Castillon, point de tension
C'est l'armée du levant qui, ces jours-ci, est venue se présenter devant Castillon, place tenue par les Anglo-Gascons sur la Dordogne, en amont de Bordeaux. Le siège y est commencé ; on a dressé les ouvrages et mis l'artillerie en batterie pour battre les murs. La place commande un passage de la rivière et garde l'une des avenues de Bordeaux : la perdre ou la garder n'est pas chose indifférente pour l'un et l'autre parti.
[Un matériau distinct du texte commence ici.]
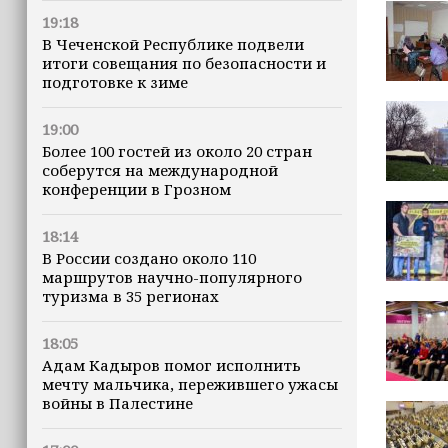
19:18
В Чеченской Республике подвели
итоги совещания по безопасности и
подготовке к зиме
19:00
Более 100 гостей из около 20 стран
соберутся на международной
конференции в Грозном
18:14
В России создано около 110
маршрутов научно-популярного
туризма в 35 регионах
18:05
Адам Кадыров помог исполнить
мечту мальчика, пережившего ужасы
войны в Палестине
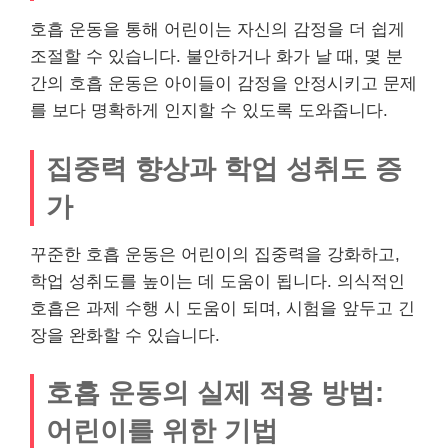
호흡 운동을 통해 어린이는 자신의 감정을 더 쉽게
조절할 수 있습니다. 불안하거나 화가 날 때, 몇 분
간의 호흡 운동은 아이들이 감정을 안정시키고 문제
를 보다 명확하게 인지할 수 있도록 도와줍니다.
집중력 향상과 학업 성취도 증
가
꾸준한 호흡 운동은 어린이의 집중력을 강화하고,
학업 성취도를 높이는 데 도움이 됩니다. 의식적인
호흡은 과제 수행 시 도움이 되며, 시험을 앞두고 긴
장을 완화할 수 있습니다.
호흡 운동의 실제 적용 방법:
어린이를 위한 기법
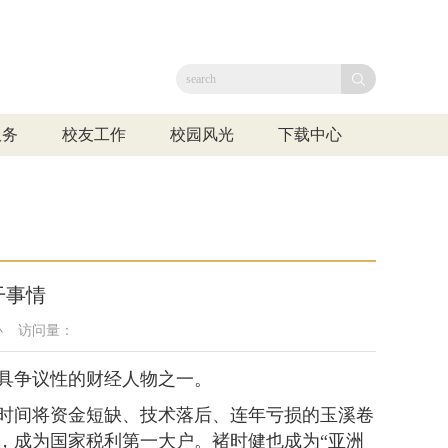
服务
校友工作
校园风光
下载中心
干事情
办
访问量：
最具争议性的财经人物之一。
的时间将资金短缺、技术落后、连年亏损的玉溪卷
，成为国家税利第一大户。褚时健也成为“亚洲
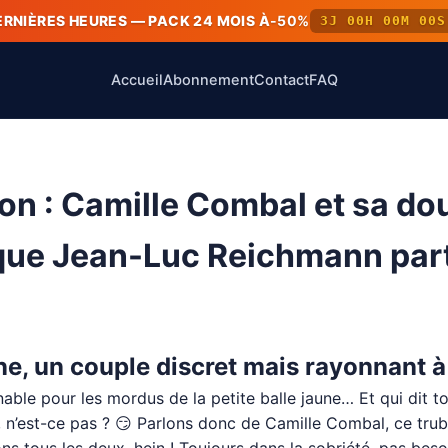
ERNIÈRES HEURES — PACK 24 MOIS À
-50%
3J 00H 00M 00S
Accueil
Abonnement
Contact
FAQ
on : Camille Combal et sa dou
 que Jean-Luc Reichmann par
e, un couple discret mais rayonnant 
ble pour les mordus de la petite balle jaune… Et qui dit t
, n’est-ce pas ? 😏 Parlons donc de Camille Combal, ce trub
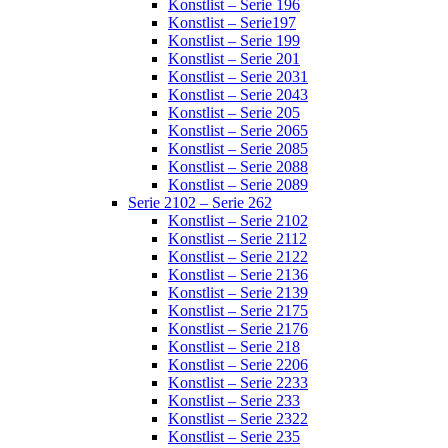
Konstlist – Serie 196
Konstlist – Serie197
Konstlist – Serie 199
Konstlist – Serie 201
Konstlist – Serie 2031
Konstlist – Serie 2043
Konstlist – Serie 205
Konstlist – Serie 2065
Konstlist – Serie 2085
Konstlist – Serie 2088
Konstlist – Serie 2089
Serie 2102 – Serie 262
Konstlist – Serie 2102
Konstlist – Serie 2112
Konstlist – Serie 2122
Konstlist – Serie 2136
Konstlist – Serie 2139
Konstlist – Serie 2175
Konstlist – Serie 2176
Konstlist – Serie 218
Konstlist – Serie 2206
Konstlist – Serie 2233
Konstlist – Serie 233
Konstlist – Serie 2322
Konstlist – Serie 235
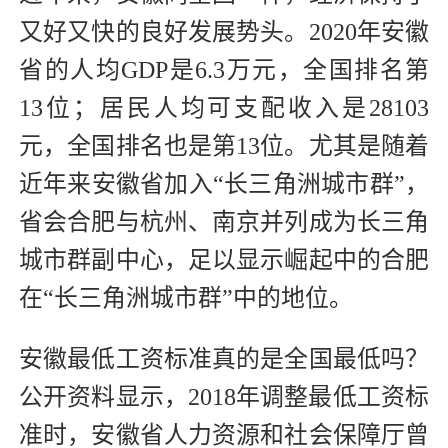
又好又快的良好发展势头。2020年安徽
省的人均GDP是6.3万元，全国排名第
13位；居民人均可支配收入是28103
元，全国排名也是第13位。尤其是随着
近年来安徽省加入“长三角洲城市群”，
省会合肥与杭州、南京并列成为长三角
城市群副中心，足以显示崛起中的合肥
在“长三角洲城市群”中的地位。
安徽最低工资标准真的是全国最低吗？
公开资料显示，2018年调整最低工资标
准时，安徽省人力资源和社会保障厅曾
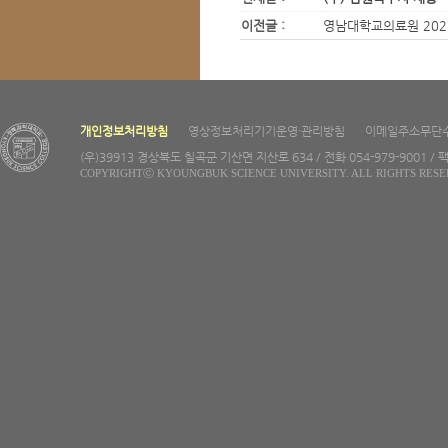
이전글 :
영남대학교의료원 2021
개인정보처리방침
영상정보처리기기운영·관리방침
이메일주소무단
(우)39913 경상북도 칠곡군 기산면 지산로 634 / 전화 054-979-9001 / 팩
COPYRIGHTⓒ KYOUNGBUK SCIENCE UNIVERSITY. ALL RIGHTS RESE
Toute la question, à cette heure, est de savoir si Talbot bougera. Restera-t-il dans Bordeaux à attendre, ou sortira-t-il avec ses gens pour secourir Castillon et tâcher de surprendre l'une des armées du roi avant qu'elles ne se soient toutes jointes ? Le vieux capitaine n'a pas accoutumé de demeurer enfermé ; mais il sait aussi quel train d'artillerie marche avec les Français. De ce qu'il fera, et de ce qu'il adviendra de Castillon, on ne peut, ce jourd'hui, rien assurer.
Ce que l'on peut dire, en revanche, c'est que ce pays a déjà changé deux fois de maître en deux ans, et que les bonnes villes y regardent du côté où penche la fortune. La fidélité des Bordelais à l'un ou à l'autre se mesurera, comme toujours ici, à l'issue des armes.